Whichever Democrat wins the nomination, I have a hard time imagining them winning a national election. Whatever buzz the charismatic Obama generates, he can't go eight months running a campaign of mostly feel-good platitudes without being called on it. And he has to deliver with due gravitas when the time comes. Beyond that, the media and many supporters are going to frame every aspect of the campaign, good or bad, within the context of race. It's already happening. When Bill Clinton said Obama's long-standing opposition to the war in Iraq was "the biggest fairy tale he's ever seen", it's absurdly being spun as a slam against the electability of a black man. The surprise poll results in New Hampshire are now being sold as stealth white racism, with New Hampshire Dems being unable to pull the lever for a black man once they get into the voting booth, despite what they may have said to pollsters.

This is exactly the sort of thing I feared regarding Obama. Americans are not gonna be willing to be called racist pigs by the media every day for nine months without generating an anti-Obama backlash. And we all know the huge liabilities Hillary Clinton brings to this race. The Democratic voters who are so "happy with their choices" this year are almost certain to feel an anguished buyer's remorse this summer when they realize that both of these candidates have incredibly long odds to win an election.

The Republican side is more up in the air than the Democrats, but unfortunately it now appears that the two frontrunners are the very Republican candidates I recognized a year ago as the most difficult adversaries to defeat next November, John McCain and Mike Huckabee. If Willard doesn't win Michigan on Tuesday, he's almost certainly finished, and his prospects are dim even if he does win since the map doesn't work in his favor in the weeks ahead. Fred Thompson could conceivably be a player if he wins South Carolina, since so many of the Super Tuesday states the following week are in the South, but his prospects seem very weak now that Huckabee is gonna split the Southern vote with him. Rudy Giuliani needs a big win in Florida to propel him into Super Tuesday, but that doesn't seem likely at this point as his poll numbers even in Florida seem to be downwardly mobile.

Obviously, factions within the Republican will be wringing their hands if either of the heretic candidates, McCain or Huckabee, get the nomination, but it's highly unlikely that that will matter come November as the vast majority of Republicans will stand by their candidate once there's an actual Democratic bogeyman on the ballot that "could win". As much as the hard-right purists used to getting their way on everything may detest the Republican candidates who occasionally deviate from the party platform, the opposition will assuredly scare them into supporting the Republican.
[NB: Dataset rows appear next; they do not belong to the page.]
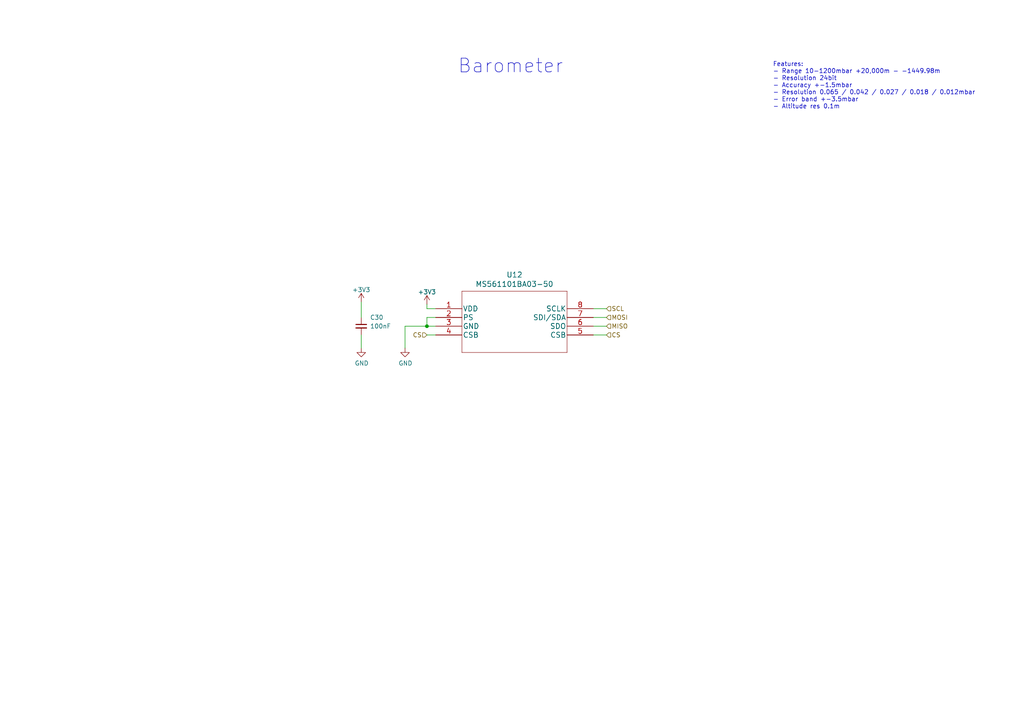
<source format=kicad_sch>
(kicad_sch (version 20211123) (generator eeschema)

  (uuid 0feed304-1a7e-4bfb-bde6-b0d501846007)

  (paper "A4")

  

  (junction (at 123.825 94.615) (diameter 0) (color 0 0 0 0)
    (uuid 9f234276-172a-49e9-9709-dd2da6c97db6)
  )

  (wire (pts (xy 172.085 97.155) (xy 175.895 97.155))
    (stroke (width 0) (type default) (color 0 0 0 0))
    (uuid 2db90326-e9f2-480e-908f-55b798928b32)
  )
  (wire (pts (xy 123.825 88.265) (xy 123.825 89.535))
    (stroke (width 0) (type default) (color 0 0 0 0))
    (uuid 30a1d0dd-c388-453e-8564-2d0ff34d161b)
  )
  (wire (pts (xy 123.825 89.535) (xy 126.365 89.535))
    (stroke (width 0) (type default) (color 0 0 0 0))
    (uuid 37b73e2c-b240-406b-a094-4d05946aafc1)
  )
  (wire (pts (xy 117.475 94.615) (xy 117.475 100.965))
    (stroke (width 0) (type default) (color 0 0 0 0))
    (uuid 421e41e5-5084-4a4e-8d28-44ced492e2b4)
  )
  (wire (pts (xy 104.775 97.155) (xy 104.775 100.965))
    (stroke (width 0) (type default) (color 0 0 0 0))
    (uuid 44aacf1b-4bfb-4ac7-869c-80161381c9b6)
  )
  (wire (pts (xy 126.365 92.075) (xy 123.825 92.075))
    (stroke (width 0) (type default) (color 0 0 0 0))
    (uuid 59b28b7b-d88a-48ac-8d21-1b5775d3a8ea)
  )
  (wire (pts (xy 126.365 97.155) (xy 123.825 97.155))
    (stroke (width 0) (type default) (color 0 0 0 0))
    (uuid 5fe627bd-7c16-4c0b-b42f-d3b1a87979b8)
  )
  (wire (pts (xy 172.085 92.075) (xy 175.895 92.075))
    (stroke (width 0) (type default) (color 0 0 0 0))
    (uuid 6a48f071-408c-48fa-a31c-e9e6e8802c67)
  )
  (wire (pts (xy 172.085 94.615) (xy 175.895 94.615))
    (stroke (width 0) (type default) (color 0 0 0 0))
    (uuid 6aafd27f-9366-446f-b06a-9197e90156f3)
  )
  (wire (pts (xy 104.775 87.63) (xy 104.775 92.075))
    (stroke (width 0) (type default) (color 0 0 0 0))
    (uuid 76b2dca3-7cbb-4097-8e5b-0d140df127ff)
  )
  (wire (pts (xy 123.825 94.615) (xy 126.365 94.615))
    (stroke (width 0) (type default) (color 0 0 0 0))
    (uuid 7e013ac8-df65-4cfd-b477-12a1528e2a78)
  )
  (wire (pts (xy 123.825 92.075) (xy 123.825 94.615))
    (stroke (width 0) (type default) (color 0 0 0 0))
    (uuid 8735658f-54cc-4a32-9257-6c6cebc831b2)
  )
  (wire (pts (xy 172.085 89.535) (xy 175.895 89.535))
    (stroke (width 0) (type default) (color 0 0 0 0))
    (uuid bccdcaa0-06f5-4682-936c-03fd8ffd287d)
  )
  (wire (pts (xy 123.825 94.615) (xy 117.475 94.615))
    (stroke (width 0) (type default) (color 0 0 0 0))
    (uuid fd866997-0d37-43ef-a2f1-9671190dd433)
  )

  (text "Barometer" (at 132.715 21.59 0)
    (effects (font (size 3.9878 3.9878)) (justify left bottom))
    (uuid 5b1065a5-4b91-48e3-8212-feb3e10b6f62)
  )
  (text "Features:\n- Range 10-1200mbar +20,000m - -1449.98m\n- Resolution 24bit \n- Accuracy +-1.5mbar\n- Resolution 0.065 / 0.042 / 0.027 / 0.018 / 0.012mbar\n- Error band +-3.5mbar\n- Altitude res 0.1m\n"
    (at 224.155 31.75 0)
    (effects (font (size 1.27 1.27)) (justify left bottom))
    (uuid 70e8a7a5-f914-4a92-8c7a-229e7fd5a996)
  )

  (hierarchical_label "SCL" (shape input) (at 175.895 89.535 0)
    (effects (font (size 1.27 1.27)) (justify left))
    (uuid 10b78fed-dd58-4d24-bed6-34434d885f50)
  )
  (hierarchical_label "MOSI" (shape input) (at 175.895 92.075 0)
    (effects (font (size 1.27 1.27)) (justify left))
    (uuid 729b45a1-4232-47f5-9496-6ed27bcb8529)
  )
  (hierarchical_label "CS" (shape input) (at 175.895 97.155 0)
    (effects (font (size 1.27 1.27)) (justify left))
    (uuid 8824ce57-5208-4eed-be8b-604de82c18e9)
  )
  (hierarchical_label "CS" (shape input) (at 123.825 97.155 180)
    (effects (font (size 1.27 1.27)) (justify right))
    (uuid 93e71a5b-e7cb-4123-8a6b-ac7884401805)
  )
  (hierarchical_label "MISO" (shape input) (at 175.895 94.615 0)
    (effects (font (size 1.27 1.27)) (justify left))
    (uuid fefbd7db-646f-4243-9011-f49458c1dc9a)
  )

  (symbol (lib_id "Device:C_Small") (at 104.775 94.615 0) (unit 1)
    (in_bom yes) (on_board yes)
    (uuid 07d19561-b79c-4948-82a0-3ee75255eff2)
    (property "Reference" "C30" (id 0) (at 107.315 92.075 0)
      (effects (font (size 1.27 1.27)) (justify left))
    )
    (property "Value" "100nF" (id 1) (at 107.315 94.615 0)
      (effects (font (size 1.27 1.27)) (justify left))
    )
    (property "Footprint" "Capacitor_SMD:C_0603_1608Metric" (id 2) (at 104.775 94.615 0)
      (effects (font (size 1.27 1.27)) hide)
    )
    (property "Datasheet" "~" (id 3) (at 104.775 94.615 0)
      (effects (font (size 1.27 1.27)) hide)
    )
    (pin "1" (uuid bb9f995e-a814-4356-a198-7a6461ca074b))
    (pin "2" (uuid e5c7e796-5392-42bc-8c0a-133a96f4dd95))
  )

  (symbol (lib_id "power:GND") (at 104.775 100.965 0) (unit 1)
    (in_bom yes) (on_board yes)
    (uuid 42553c17-0183-407b-9ba4-0aee652bb42d)
    (property "Reference" "#PWR0179" (id 0) (at 104.775 107.315 0)
      (effects (font (size 1.27 1.27)) hide)
    )
    (property "Value" "GND" (id 1) (at 104.902 105.3592 0))
    (property "Footprint" "" (id 2) (at 104.775 100.965 0)
      (effects (font (size 1.27 1.27)) hide)
    )
    (property "Datasheet" "" (id 3) (at 104.775 100.965 0)
      (effects (font (size 1.27 1.27)) hide)
    )
    (pin "1" (uuid 36bbb720-702c-4315-bffc-15ee58741bd7))
  )

  (symbol (lib_id "power:+3.3V") (at 104.775 87.63 0) (unit 1)
    (in_bom yes) (on_board yes) (fields_autoplaced)
    (uuid 4e824bb2-c65d-47c5-bf54-19b7c1db6d5f)
    (property "Reference" "#PWR0178" (id 0) (at 104.775 91.44 0)
      (effects (font (size 1.27 1.27)) hide)
    )
    (property "Value" "+3.3V" (id 1) (at 104.775 84.0542 0))
    (property "Footprint" "" (id 2) (at 104.775 87.63 0)
      (effects (font (size 1.27 1.27)) hide)
    )
    (property "Datasheet" "" (id 3) (at 104.775 87.63 0)
      (effects (font (size 1.27 1.27)) hide)
    )
    (pin "1" (uuid af4afa14-7b65-440e-a03c-7bdeeea9fe42))
  )

  (symbol (lib_id "power:GND") (at 117.475 100.965 0) (unit 1)
    (in_bom yes) (on_board yes)
    (uuid 6be5c5d5-6336-446c-96e5-63f14babb5ee)
    (property "Reference" "#PWR0180" (id 0) (at 117.475 107.315 0)
      (effects (font (size 1.27 1.27)) hide)
    )
    (property "Value" "GND" (id 1) (at 117.602 105.3592 0))
    (property "Footprint" "" (id 2) (at 117.475 100.965 0)
      (effects (font (size 1.27 1.27)) hide)
    )
    (property "Datasheet" "" (id 3) (at 117.475 100.965 0)
      (effects (font (size 1.27 1.27)) hide)
    )
    (pin "1" (uuid c71c38d3-6230-4977-9b71-22f23e3fc5a6))
  )

  (symbol (lib_id "MS561101BA03-50:MS561101BA03-50") (at 149.225 94.615 0) (unit 1)
    (in_bom yes) (on_board yes)
    (uuid 97117627-dc94-4329-9d42-896e084c9c72)
    (property "Reference" "U12" (id 0) (at 149.225 79.7052 0)
      (effects (font (size 1.524 1.524)))
    )
    (property "Value" "MS561101BA03-50" (id 1) (at 149.225 82.3976 0)
      (effects (font (size 1.524 1.524)))
    )
    (property "Footprint" "SON8_MS5611_TEC" (id 2) (at 149.225 83.439 0)
      (effects (font (size 1.524 1.524)) hide)
    )
    (property "Datasheet" "https://www.te.com/commerce/DocumentDelivery/DDEController?Action=srchrtrv&DocNm=MS5611-01BA03&DocType=Data+Sheet&DocLang=English" (id 3) (at 149.225 94.615 0)
      (effects (font (size 1.524 1.524)) hide)
    )
    (pin "1" (uuid 877f7a38-1355-48cc-815d-fbaf147bd7b0))
    (pin "2" (uuid 5aa1f883-0f16-406e-ae18-2687747915ef))
    (pin "3" (uuid 80cde6a7-e8b1-4e6b-8929-846e9ac39a5c))
    (pin "4" (uuid 4fd0a1b7-d735-4b46-87bb-a2b555975af3))
    (pin "5" (uuid fed435e2-9eda-4d2d-a368-ff8dec3d414c))
    (pin "6" (uuid bced7dd3-a418-4231-8faf-49e894440aaf))
    (pin "7" (uuid f8b3cef2-6062-4c01-8146-90b5eb05aac2))
    (pin "8" (uuid ef019278-8ca6-46a4-9d50-9699738d6946))
  )

  (symbol (lib_id "power:+3.3V") (at 123.825 88.265 0) (unit 1)
    (in_bom yes) (on_board yes) (fields_autoplaced)
    (uuid b9aa2a5c-2f34-47e2-8258-4c8dd2560ca6)
    (property "Reference" "#PWR0181" (id 0) (at 123.825 92.075 0)
      (effects (font (size 1.27 1.27)) hide)
    )
    (property "Value" "+3.3V" (id 1) (at 123.825 84.6892 0))
    (property "Footprint" "" (id 2) (at 123.825 88.265 0)
      (effects (font (size 1.27 1.27)) hide)
    )
    (property "Datasheet" "" (id 3) (at 123.825 88.265 0)
      (effects (font (size 1.27 1.27)) hide)
    )
    (pin "1" (uuid 6acc7d8b-bc15-45f0-b266-4ac16410f16a))
  )
)

</source>
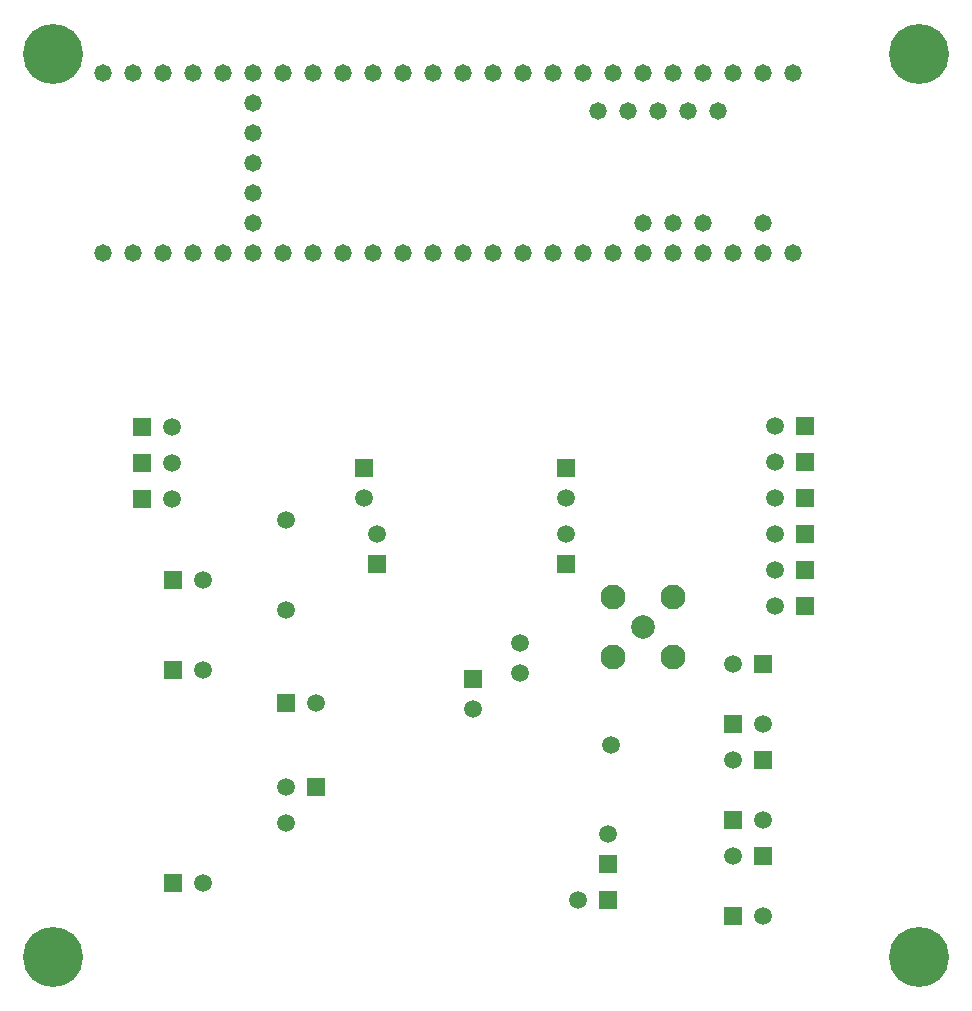
<source format=gbr>
%TF.GenerationSoftware,Altium Limited,Altium Designer,21.9.2 (33)*%
G04 Layer_Color=255*
%FSLAX26Y26*%
%MOIN*%
%TF.SameCoordinates,EB25F4C7-955C-4A9D-8DD9-FEE0DACB2CC0*%
%TF.FilePolarity,Positive*%
%TF.FileFunction,Pads,Bot*%
%TF.Part,Single*%
G01*
G75*
%TA.AperFunction,ComponentPad*%
%ADD26C,0.058000*%
%ADD27C,0.059055*%
%ADD28R,0.059055X0.059055*%
%ADD29R,0.059055X0.059055*%
%TA.AperFunction,ViaPad*%
%ADD30C,0.200000*%
%ADD31C,0.059055*%
%TA.AperFunction,ComponentPad*%
%ADD32C,0.082677*%
%ADD33C,0.078740*%
D26*
X2415000Y3095000D02*
D03*
X2315000D02*
D03*
X2215000D02*
D03*
X2115000D02*
D03*
X2015000D02*
D03*
X1915000D02*
D03*
X1815000D02*
D03*
X1715000D02*
D03*
X1615000D02*
D03*
X1515000D02*
D03*
X1415000D02*
D03*
X1315000D02*
D03*
Y2495000D02*
D03*
X1415000D02*
D03*
X1515000D02*
D03*
X1615000D02*
D03*
X1715000D02*
D03*
X1815000D02*
D03*
X1915000D02*
D03*
X2015000D02*
D03*
X2115000D02*
D03*
X2215000D02*
D03*
X2315000D02*
D03*
X2515000Y3095000D02*
D03*
X2415000Y2495000D02*
D03*
X2515000D02*
D03*
X2615000Y3095000D02*
D03*
Y2495000D02*
D03*
X1215000Y3095000D02*
D03*
Y2495000D02*
D03*
X1115000Y3095000D02*
D03*
X1015000D02*
D03*
X915000D02*
D03*
X815000D02*
D03*
X715000D02*
D03*
X615000D02*
D03*
X515000D02*
D03*
X415000D02*
D03*
X315000D02*
D03*
Y2495000D02*
D03*
X415000D02*
D03*
X515000D02*
D03*
X615000D02*
D03*
X715000D02*
D03*
X815000D02*
D03*
X915000D02*
D03*
X1015000D02*
D03*
X1115000D02*
D03*
X815000Y2995000D02*
D03*
Y2795000D02*
D03*
Y2695000D02*
D03*
Y2895000D02*
D03*
Y2595000D02*
D03*
X2515000D02*
D03*
X2315000D02*
D03*
X2215000D02*
D03*
X2115000D02*
D03*
X2365000Y2970000D02*
D03*
X2265000D02*
D03*
X2165000D02*
D03*
X2065000D02*
D03*
X1965000D02*
D03*
D27*
X2555000Y1320000D02*
D03*
X1185000Y1680000D02*
D03*
X1860000D02*
D03*
X1230000Y1560000D02*
D03*
X1860000D02*
D03*
X545000Y1795000D02*
D03*
Y1915000D02*
D03*
Y1675000D02*
D03*
X2555000Y1680000D02*
D03*
Y1800000D02*
D03*
Y1440000D02*
D03*
X2415000Y805000D02*
D03*
X925000Y715000D02*
D03*
X1025000Y995000D02*
D03*
X2515000Y285000D02*
D03*
X2415000Y485000D02*
D03*
X2000000Y560000D02*
D03*
X2515000Y925000D02*
D03*
X2415000Y1125000D02*
D03*
X650000Y1105000D02*
D03*
X1550000Y975000D02*
D03*
X2555000Y1920000D02*
D03*
Y1560000D02*
D03*
X650000Y395000D02*
D03*
Y1405000D02*
D03*
X1900000Y340000D02*
D03*
X2515000Y605000D02*
D03*
D28*
X2655000Y1320000D02*
D03*
X445000Y1795000D02*
D03*
Y1915000D02*
D03*
Y1675000D02*
D03*
X2655000Y1680000D02*
D03*
Y1800000D02*
D03*
Y1440000D02*
D03*
X2515000Y805000D02*
D03*
X1025000Y715000D02*
D03*
X925000Y995000D02*
D03*
X2415000Y285000D02*
D03*
X2515000Y485000D02*
D03*
X2415000Y925000D02*
D03*
X2515000Y1125000D02*
D03*
X550000Y1105000D02*
D03*
X2655000Y1920000D02*
D03*
Y1560000D02*
D03*
X550000Y395000D02*
D03*
Y1405000D02*
D03*
X2000000Y340000D02*
D03*
X2415000Y605000D02*
D03*
D29*
X1185000Y1780000D02*
D03*
X1860000D02*
D03*
X1230000Y1460000D02*
D03*
X1860000D02*
D03*
X2000000Y460000D02*
D03*
X1550000Y1075000D02*
D03*
D30*
X3035000Y150000D02*
D03*
Y3160000D02*
D03*
X150000D02*
D03*
Y150000D02*
D03*
D31*
X925000Y1605000D02*
D03*
Y1305000D02*
D03*
Y595000D02*
D03*
X2010000Y855000D02*
D03*
X1705000Y1195000D02*
D03*
Y1095000D02*
D03*
D32*
X2015000Y1150000D02*
D03*
X2215000D02*
D03*
Y1350000D02*
D03*
X2015000D02*
D03*
D33*
X2115000Y1250000D02*
D03*
%TF.MD5,5a218fb980210a8634360803b98aa5d4*%
M02*

</source>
And the independent appeal of John McCain or the everyman appeal of the folksy Huckabee will steal would-be votes from Democrats in a way that the less likable and hard-right Giuliani, Thompson, and Willard would not be able to.

As much as I enjoy the uncanny competitiveness of both parties' primaries, it's hard to get excited about the Democrats' prospects for the fall as they stand poised to nominate longshot candidates against personable and well-spoken Republicans with independent appeal, most likely with blistering downballot consequences.